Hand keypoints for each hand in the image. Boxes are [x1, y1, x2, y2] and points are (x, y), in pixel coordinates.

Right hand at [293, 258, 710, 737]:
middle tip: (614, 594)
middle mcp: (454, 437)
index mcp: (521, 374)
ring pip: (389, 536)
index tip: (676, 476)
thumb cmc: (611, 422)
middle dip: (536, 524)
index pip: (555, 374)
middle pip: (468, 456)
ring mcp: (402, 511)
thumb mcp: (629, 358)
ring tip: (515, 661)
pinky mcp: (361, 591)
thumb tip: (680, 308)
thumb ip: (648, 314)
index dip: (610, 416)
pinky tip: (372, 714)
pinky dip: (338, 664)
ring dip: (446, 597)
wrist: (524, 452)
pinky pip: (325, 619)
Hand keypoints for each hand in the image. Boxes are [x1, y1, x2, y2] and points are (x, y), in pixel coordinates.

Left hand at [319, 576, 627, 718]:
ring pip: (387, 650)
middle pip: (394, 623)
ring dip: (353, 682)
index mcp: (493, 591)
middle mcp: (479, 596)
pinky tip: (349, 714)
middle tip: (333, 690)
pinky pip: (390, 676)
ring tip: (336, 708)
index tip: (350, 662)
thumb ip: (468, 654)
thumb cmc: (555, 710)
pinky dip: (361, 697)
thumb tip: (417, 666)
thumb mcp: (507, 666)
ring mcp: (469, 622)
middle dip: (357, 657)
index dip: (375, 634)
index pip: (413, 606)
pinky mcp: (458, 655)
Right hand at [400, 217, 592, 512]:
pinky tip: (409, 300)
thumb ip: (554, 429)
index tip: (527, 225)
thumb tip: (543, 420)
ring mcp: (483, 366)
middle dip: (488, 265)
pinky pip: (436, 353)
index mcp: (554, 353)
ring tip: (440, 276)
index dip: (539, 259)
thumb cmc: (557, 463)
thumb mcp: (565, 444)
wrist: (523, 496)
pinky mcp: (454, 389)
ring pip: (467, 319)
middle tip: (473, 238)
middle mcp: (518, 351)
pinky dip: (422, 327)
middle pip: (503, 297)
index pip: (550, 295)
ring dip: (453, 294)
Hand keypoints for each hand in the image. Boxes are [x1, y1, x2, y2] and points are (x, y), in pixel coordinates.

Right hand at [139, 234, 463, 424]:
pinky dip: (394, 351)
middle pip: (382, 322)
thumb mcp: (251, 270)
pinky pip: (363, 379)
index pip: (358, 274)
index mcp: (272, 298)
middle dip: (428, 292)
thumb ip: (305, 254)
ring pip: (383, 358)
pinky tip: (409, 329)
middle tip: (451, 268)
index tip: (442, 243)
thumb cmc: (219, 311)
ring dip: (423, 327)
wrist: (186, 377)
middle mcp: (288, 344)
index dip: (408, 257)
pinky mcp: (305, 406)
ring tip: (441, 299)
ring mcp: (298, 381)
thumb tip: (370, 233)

--------

Starting with the line with "wrist: (523, 496)" above and going on through the line with "thumb mcp: (251, 270)", transcribe every line exactly, both ends included, and add nothing.

wrist: (523, 496)
pinky mcp: (454, 389)
ring pip: (467, 319)
middle tip: (473, 238)
middle mcp: (518, 351)
pinky dip: (422, 327)
middle pip: (503, 297)
index pip: (550, 295)
ring dip: (453, 294)
Hand keypoints for each hand in the image. Boxes are [x1, y1, x2, y2] and points are (x, y), in pixel coordinates.

Right hand at [139, 234, 463, 424]:
pinky dip: (394, 351)
middle pip: (382, 322)
thumb mcp: (251, 270)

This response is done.